● Text to read

I would appreciate help/hints solving the following exercise from Humphreys book "Reflection Groups and Coxeter Groups", page 11, exercise 1.
Let $\Phi$ be a root system of rank $n$ of unit vectors in $V$ and let $\Psi\subset\Phi$ be a subset of size $n$. If the mutual angles in $\Psi$ agree with those between the roots of some simple system, then $\Psi$ is a simple root system.
On
While this question has been inactive for quite some time, I think it is worthwhile to add a solution which only uses material which has been introduced prior to the exercise. For the sake of completeness I also repeat some of the arguments given in the previous answer.

● Recorded data
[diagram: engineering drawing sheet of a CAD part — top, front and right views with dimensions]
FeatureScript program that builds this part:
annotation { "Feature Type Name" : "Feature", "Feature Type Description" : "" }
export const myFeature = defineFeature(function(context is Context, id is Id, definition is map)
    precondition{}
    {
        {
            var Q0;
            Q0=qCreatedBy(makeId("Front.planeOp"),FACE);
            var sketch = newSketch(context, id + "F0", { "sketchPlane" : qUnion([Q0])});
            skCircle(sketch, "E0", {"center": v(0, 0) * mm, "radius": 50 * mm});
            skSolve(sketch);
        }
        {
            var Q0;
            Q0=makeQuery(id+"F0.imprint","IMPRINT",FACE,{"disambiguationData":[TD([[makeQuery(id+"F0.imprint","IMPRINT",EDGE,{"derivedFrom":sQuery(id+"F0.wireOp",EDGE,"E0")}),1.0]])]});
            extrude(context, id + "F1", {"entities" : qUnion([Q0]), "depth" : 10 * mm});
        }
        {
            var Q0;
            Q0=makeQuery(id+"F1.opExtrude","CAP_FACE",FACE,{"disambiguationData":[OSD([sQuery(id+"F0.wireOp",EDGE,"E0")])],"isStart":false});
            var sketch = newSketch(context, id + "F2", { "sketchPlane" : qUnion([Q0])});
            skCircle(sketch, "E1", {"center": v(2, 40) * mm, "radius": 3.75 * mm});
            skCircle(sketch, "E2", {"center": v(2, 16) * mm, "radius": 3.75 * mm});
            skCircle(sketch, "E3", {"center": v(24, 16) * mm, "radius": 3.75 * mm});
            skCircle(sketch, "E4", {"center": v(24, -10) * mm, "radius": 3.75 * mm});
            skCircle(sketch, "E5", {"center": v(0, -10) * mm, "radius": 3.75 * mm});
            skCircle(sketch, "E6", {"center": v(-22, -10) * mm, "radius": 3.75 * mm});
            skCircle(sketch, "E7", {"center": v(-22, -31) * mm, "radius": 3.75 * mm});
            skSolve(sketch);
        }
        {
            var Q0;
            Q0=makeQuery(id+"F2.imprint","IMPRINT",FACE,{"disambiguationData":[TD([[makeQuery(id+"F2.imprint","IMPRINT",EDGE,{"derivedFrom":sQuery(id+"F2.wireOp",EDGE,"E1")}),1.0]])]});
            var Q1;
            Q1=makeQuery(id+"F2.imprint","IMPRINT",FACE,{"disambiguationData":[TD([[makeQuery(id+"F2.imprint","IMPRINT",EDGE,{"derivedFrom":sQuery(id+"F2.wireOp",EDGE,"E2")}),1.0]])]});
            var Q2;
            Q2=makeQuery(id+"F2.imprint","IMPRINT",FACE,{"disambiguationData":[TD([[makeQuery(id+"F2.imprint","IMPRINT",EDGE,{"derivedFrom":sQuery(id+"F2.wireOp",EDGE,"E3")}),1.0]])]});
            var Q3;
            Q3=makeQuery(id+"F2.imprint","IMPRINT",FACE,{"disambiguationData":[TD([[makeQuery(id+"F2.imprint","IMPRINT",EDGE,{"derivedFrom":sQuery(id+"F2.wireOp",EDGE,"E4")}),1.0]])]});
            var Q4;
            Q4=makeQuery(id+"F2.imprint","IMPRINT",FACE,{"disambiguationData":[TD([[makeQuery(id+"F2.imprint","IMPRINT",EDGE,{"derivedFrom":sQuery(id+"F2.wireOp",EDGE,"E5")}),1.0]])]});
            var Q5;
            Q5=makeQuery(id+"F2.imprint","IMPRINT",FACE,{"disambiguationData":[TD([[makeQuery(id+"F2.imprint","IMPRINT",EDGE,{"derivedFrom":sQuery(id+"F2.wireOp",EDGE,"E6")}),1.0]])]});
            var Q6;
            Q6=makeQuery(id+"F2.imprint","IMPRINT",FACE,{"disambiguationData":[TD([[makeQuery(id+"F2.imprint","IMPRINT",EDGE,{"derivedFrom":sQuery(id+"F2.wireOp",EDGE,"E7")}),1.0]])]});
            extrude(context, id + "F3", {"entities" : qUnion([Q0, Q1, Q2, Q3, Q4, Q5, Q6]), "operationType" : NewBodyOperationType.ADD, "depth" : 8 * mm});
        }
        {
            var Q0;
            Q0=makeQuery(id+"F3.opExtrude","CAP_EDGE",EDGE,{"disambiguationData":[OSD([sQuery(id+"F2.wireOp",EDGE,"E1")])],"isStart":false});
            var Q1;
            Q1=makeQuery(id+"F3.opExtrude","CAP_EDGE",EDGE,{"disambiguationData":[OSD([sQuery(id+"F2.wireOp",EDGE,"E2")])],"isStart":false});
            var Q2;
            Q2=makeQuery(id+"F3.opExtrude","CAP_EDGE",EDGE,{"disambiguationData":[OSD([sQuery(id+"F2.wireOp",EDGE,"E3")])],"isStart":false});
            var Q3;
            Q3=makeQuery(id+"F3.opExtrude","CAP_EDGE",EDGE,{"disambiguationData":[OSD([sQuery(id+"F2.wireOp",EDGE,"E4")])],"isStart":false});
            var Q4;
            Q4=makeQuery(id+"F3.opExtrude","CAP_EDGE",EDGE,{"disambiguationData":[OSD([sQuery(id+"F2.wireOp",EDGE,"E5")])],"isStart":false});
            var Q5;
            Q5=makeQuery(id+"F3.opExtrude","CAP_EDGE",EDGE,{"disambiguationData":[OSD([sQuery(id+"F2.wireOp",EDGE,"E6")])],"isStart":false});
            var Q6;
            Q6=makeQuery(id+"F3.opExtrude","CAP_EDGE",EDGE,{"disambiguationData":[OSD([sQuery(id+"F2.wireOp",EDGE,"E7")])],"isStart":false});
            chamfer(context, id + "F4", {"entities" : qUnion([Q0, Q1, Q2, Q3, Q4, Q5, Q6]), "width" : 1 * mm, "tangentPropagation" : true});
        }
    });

● Prompt 1
Decide whether each statement agrees with the text on root systems, answering yes or no and quoting the deciding words: (a) the exercise is taken from page 11 of the book; (b) the subset $\Psi$ has size $n$; (c) the later post describes the question as recently active.
● Prompt 2
According to the text on root systems, what is the title of the Humphreys book?
● Prompt 3
Reproduce the passage of the text on root systems from "I would appreciate" to "the previous answer.".
Nothing in the items is required for this work.

● Complete answer 1
(a) Yes: "page 11, exercise 1"
(b) Yes: "let $\Psi\subset\Phi$ be a subset of size $n$"
(c) No: "this question has been inactive for quite some time"

● Complete answer 2
"Reflection Groups and Coxeter Groups"

● Complete answer 3
I would appreciate help/hints solving the following exercise from Humphreys book "Reflection Groups and Coxeter Groups", page 11, exercise 1.
Let $\Phi$ be a root system of rank $n$ of unit vectors in $V$ and let $\Psi\subset\Phi$ be a subset of size $n$. If the mutual angles in $\Psi$ agree with those between the roots of some simple system, then $\Psi$ is a simple root system.
On
While this question has been inactive for quite some time, I think it is worthwhile to add a solution which only uses material which has been introduced prior to the exercise. For the sake of completeness I also repeat some of the arguments given in the previous answer.